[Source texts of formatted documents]
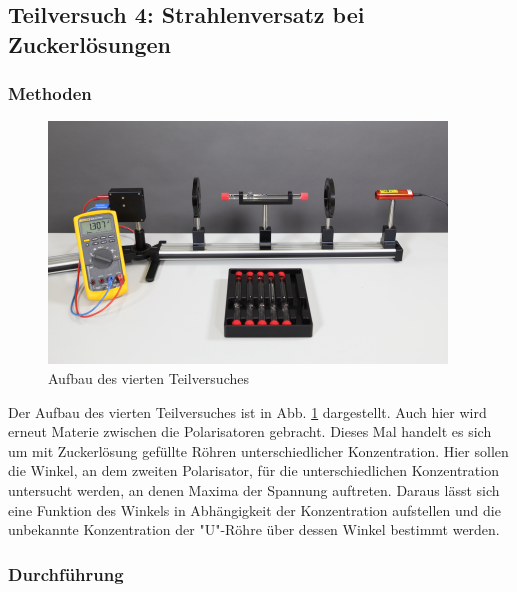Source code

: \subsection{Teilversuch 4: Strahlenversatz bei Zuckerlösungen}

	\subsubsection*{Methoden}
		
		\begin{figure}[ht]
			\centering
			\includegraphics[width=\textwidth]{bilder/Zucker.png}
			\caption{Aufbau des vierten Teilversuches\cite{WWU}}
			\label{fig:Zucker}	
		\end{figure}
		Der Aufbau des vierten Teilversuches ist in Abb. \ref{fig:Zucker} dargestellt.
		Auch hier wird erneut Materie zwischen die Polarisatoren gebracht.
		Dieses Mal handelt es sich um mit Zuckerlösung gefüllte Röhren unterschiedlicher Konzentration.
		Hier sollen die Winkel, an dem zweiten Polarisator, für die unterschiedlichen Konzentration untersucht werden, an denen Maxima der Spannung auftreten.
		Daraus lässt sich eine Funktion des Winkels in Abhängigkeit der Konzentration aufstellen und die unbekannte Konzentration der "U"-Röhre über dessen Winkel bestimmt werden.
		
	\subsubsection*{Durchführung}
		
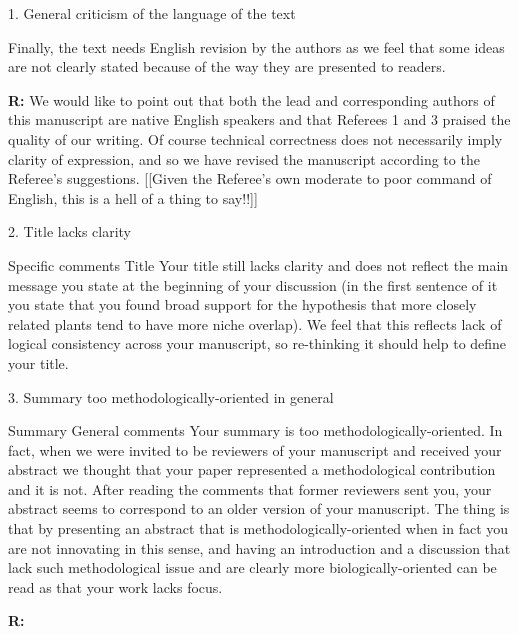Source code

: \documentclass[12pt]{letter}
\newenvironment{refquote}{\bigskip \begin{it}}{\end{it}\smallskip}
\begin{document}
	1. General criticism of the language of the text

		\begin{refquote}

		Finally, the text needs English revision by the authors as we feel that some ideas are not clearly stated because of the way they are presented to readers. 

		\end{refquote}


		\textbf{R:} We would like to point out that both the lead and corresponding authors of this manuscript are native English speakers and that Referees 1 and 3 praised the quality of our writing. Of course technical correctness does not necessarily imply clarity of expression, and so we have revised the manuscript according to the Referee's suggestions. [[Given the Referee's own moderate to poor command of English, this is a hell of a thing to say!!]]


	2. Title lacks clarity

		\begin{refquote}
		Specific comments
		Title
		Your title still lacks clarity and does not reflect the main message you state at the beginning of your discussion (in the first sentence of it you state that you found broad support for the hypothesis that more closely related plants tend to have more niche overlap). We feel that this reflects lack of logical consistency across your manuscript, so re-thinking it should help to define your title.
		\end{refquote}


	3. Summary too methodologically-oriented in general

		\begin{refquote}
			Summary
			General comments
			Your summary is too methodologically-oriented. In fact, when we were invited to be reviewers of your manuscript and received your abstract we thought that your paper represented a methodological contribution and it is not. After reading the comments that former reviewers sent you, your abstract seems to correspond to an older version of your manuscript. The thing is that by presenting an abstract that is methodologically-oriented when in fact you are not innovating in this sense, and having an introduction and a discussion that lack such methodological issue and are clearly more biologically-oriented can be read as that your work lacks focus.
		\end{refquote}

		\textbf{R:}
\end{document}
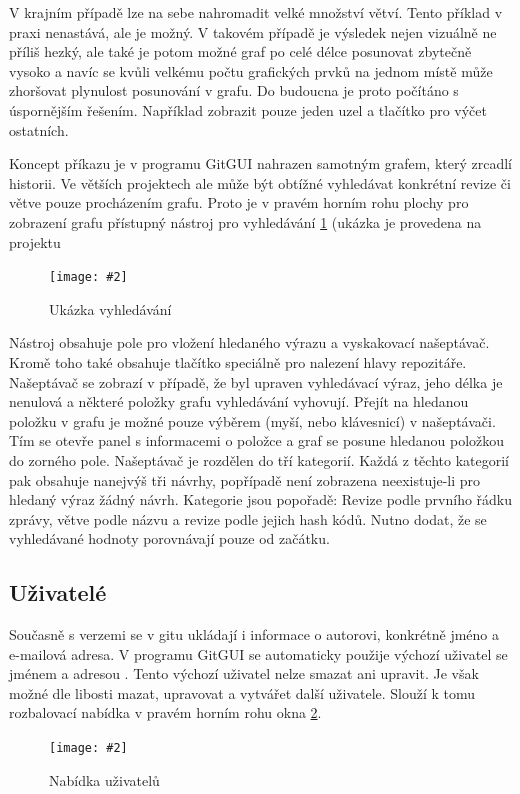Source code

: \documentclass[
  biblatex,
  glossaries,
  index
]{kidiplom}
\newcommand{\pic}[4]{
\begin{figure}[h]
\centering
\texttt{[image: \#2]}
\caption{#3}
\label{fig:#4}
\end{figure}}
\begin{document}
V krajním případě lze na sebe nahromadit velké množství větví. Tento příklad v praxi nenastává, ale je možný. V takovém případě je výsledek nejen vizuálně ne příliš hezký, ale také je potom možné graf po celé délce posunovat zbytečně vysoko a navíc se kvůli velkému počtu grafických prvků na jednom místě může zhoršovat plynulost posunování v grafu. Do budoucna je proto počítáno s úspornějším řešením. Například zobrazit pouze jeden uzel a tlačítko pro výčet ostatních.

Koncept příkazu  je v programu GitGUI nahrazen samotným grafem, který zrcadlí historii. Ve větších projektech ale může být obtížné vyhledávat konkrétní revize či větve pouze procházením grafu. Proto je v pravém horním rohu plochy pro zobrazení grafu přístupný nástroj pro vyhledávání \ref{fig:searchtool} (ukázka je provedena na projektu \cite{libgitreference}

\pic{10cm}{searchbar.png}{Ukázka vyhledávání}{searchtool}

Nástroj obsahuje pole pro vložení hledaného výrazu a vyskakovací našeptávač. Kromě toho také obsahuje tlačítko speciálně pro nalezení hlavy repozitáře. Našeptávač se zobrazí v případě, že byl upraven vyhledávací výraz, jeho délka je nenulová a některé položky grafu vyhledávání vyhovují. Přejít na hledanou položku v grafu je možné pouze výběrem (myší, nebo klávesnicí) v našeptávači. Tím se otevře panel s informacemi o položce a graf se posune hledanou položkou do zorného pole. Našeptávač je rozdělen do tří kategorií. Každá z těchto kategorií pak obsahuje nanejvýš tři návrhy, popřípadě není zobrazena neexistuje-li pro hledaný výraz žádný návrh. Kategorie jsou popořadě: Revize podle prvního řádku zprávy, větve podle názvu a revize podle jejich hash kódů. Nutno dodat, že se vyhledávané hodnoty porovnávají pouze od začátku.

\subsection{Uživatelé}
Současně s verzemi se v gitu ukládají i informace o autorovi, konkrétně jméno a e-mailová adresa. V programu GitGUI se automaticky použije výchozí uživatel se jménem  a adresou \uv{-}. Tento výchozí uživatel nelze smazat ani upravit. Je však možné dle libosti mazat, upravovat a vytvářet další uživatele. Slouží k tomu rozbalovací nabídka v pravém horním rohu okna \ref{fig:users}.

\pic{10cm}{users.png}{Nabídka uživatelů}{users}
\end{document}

...

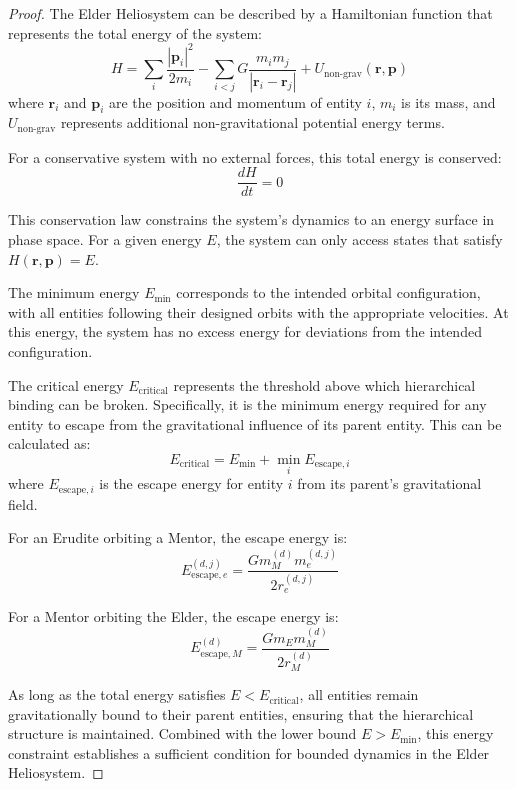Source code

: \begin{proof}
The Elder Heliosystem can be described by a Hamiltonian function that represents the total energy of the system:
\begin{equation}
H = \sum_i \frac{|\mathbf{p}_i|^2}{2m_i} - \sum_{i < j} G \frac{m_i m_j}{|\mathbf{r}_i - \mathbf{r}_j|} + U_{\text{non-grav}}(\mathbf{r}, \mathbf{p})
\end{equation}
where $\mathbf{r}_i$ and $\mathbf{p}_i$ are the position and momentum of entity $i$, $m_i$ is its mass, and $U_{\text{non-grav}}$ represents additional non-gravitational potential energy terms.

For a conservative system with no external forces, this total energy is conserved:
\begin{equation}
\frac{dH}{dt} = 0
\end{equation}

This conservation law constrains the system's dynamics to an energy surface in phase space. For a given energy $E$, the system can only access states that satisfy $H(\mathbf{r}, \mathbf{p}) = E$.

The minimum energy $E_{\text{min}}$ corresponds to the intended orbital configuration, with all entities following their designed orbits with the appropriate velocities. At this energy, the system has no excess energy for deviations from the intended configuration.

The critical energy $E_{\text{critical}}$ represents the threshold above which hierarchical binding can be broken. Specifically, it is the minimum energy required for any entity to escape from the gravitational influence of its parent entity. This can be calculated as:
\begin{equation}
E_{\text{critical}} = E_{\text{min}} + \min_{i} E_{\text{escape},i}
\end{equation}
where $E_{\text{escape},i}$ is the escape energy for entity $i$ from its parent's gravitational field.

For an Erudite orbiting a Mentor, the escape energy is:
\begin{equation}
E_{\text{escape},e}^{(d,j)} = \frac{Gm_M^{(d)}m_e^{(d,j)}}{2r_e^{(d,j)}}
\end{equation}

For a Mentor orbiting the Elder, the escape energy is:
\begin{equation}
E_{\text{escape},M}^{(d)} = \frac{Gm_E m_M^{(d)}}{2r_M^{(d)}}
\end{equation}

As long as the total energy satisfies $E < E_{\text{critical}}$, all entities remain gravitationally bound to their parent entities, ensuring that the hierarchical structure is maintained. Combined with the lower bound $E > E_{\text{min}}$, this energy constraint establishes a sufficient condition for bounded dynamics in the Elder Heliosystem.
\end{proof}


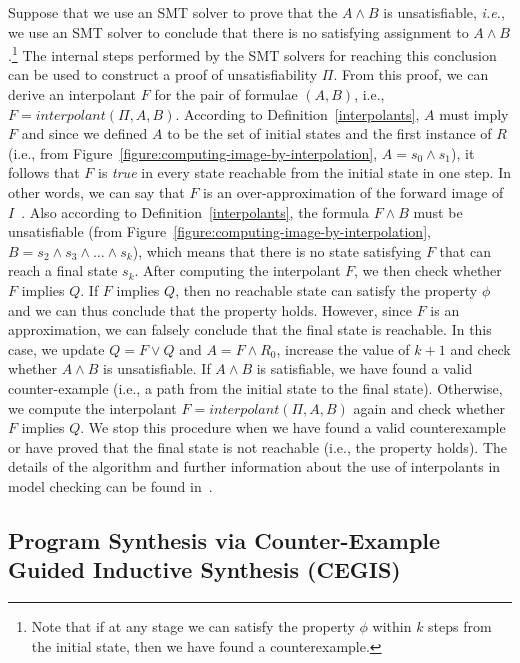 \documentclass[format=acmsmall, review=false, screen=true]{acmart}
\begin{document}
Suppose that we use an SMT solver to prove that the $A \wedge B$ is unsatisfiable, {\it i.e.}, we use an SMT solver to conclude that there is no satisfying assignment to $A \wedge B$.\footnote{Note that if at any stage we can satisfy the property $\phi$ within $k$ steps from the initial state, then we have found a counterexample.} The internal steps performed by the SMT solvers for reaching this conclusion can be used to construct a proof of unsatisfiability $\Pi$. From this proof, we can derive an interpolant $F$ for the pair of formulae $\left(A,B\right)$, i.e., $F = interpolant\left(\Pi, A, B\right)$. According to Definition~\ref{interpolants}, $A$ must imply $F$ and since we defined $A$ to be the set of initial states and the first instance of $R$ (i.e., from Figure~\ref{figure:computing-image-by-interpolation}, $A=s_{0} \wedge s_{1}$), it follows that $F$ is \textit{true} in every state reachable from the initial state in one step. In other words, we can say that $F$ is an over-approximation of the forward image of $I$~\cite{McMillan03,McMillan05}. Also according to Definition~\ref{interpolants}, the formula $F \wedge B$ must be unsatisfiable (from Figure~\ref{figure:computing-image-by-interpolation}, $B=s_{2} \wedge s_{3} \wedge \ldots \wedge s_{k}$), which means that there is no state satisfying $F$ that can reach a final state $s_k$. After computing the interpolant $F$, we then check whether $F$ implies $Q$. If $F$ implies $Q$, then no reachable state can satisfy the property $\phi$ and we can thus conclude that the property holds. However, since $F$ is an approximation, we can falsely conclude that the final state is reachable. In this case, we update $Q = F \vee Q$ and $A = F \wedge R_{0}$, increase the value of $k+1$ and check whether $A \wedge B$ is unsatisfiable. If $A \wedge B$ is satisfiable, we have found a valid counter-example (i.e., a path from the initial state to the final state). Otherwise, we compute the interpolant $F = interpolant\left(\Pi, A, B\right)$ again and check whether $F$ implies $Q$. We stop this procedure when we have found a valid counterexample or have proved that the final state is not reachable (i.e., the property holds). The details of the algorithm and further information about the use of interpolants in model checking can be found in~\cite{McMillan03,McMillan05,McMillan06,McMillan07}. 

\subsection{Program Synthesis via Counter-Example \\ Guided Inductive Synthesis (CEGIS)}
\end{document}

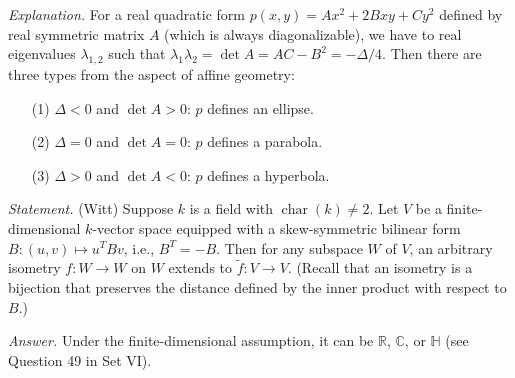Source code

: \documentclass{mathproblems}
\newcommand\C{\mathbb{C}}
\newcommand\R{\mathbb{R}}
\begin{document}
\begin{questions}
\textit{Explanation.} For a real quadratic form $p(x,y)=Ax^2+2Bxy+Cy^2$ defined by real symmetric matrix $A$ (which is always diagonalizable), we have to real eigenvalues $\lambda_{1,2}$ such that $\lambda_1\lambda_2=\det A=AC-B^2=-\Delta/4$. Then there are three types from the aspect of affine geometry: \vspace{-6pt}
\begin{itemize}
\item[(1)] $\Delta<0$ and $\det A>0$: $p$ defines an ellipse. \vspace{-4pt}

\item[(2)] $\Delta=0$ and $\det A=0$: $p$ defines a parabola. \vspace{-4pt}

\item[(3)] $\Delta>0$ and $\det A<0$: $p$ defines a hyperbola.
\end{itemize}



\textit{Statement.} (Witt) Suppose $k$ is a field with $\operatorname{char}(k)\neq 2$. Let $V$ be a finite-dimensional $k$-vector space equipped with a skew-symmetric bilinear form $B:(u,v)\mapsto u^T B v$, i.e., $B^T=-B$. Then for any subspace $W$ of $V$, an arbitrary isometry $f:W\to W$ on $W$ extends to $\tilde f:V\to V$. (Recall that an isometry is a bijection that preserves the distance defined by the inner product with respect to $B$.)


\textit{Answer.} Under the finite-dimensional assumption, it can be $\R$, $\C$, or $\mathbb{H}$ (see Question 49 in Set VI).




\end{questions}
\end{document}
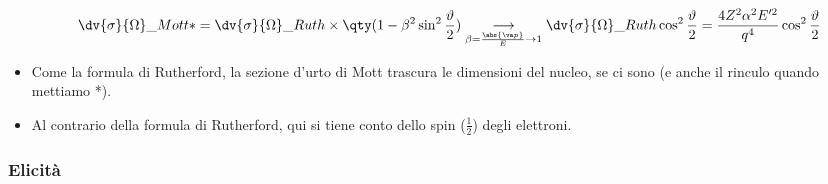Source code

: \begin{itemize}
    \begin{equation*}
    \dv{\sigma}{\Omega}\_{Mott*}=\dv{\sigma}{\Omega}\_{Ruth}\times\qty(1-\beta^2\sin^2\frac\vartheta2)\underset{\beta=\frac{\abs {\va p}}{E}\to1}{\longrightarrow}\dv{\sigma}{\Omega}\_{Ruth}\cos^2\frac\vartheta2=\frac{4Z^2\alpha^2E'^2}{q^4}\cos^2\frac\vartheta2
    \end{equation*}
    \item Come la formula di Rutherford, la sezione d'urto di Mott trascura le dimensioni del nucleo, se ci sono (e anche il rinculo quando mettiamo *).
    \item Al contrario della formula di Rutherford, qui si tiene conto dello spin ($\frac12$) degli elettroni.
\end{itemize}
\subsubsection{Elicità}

--

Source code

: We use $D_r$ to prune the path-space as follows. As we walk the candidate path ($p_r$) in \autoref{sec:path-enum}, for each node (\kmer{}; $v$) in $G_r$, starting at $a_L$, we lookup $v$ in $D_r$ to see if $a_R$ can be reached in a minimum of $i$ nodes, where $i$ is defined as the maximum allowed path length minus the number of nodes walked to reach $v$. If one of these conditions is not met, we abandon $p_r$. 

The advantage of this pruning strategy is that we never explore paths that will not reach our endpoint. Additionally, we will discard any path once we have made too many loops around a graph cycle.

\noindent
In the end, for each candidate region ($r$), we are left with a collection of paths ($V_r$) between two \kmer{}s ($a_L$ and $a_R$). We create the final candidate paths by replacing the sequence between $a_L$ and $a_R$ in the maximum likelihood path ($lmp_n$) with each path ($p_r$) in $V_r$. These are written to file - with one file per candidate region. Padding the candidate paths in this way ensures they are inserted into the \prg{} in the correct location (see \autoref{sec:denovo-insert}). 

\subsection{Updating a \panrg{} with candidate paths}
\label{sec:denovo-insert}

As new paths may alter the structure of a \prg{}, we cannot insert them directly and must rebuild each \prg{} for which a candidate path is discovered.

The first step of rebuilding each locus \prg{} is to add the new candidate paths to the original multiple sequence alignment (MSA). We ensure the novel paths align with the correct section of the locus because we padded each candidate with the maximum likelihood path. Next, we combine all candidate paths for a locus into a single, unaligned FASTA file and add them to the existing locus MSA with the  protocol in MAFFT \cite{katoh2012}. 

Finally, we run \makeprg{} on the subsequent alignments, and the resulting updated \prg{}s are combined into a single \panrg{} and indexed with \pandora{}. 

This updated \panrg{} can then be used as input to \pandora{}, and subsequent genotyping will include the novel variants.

→ **Work instructions**
Take the records above and return, word for word, only the lines that fall from the line with "As new paths" to the line with "the novel variants.", both of them included.

→ **Answer to this task**
As new paths may alter the structure of a \prg{}, we cannot insert them directly and must rebuild each \prg{} for which a candidate path is discovered.

The first step of rebuilding each locus \prg{} is to add the new candidate paths to the original multiple sequence alignment (MSA). We ensure the novel paths align with the correct section of the locus because we padded each candidate with the maximum likelihood path. Next, we combine all candidate paths for a locus into a single, unaligned FASTA file and add them to the existing locus MSA with the  protocol in MAFFT \cite{katoh2012}. 

Finally, we run \makeprg{} on the subsequent alignments, and the resulting updated \prg{}s are combined into a single \panrg{} and indexed with \pandora{}. 

This updated \panrg{} can then be used as input to \pandora{}, and subsequent genotyping will include the novel variants.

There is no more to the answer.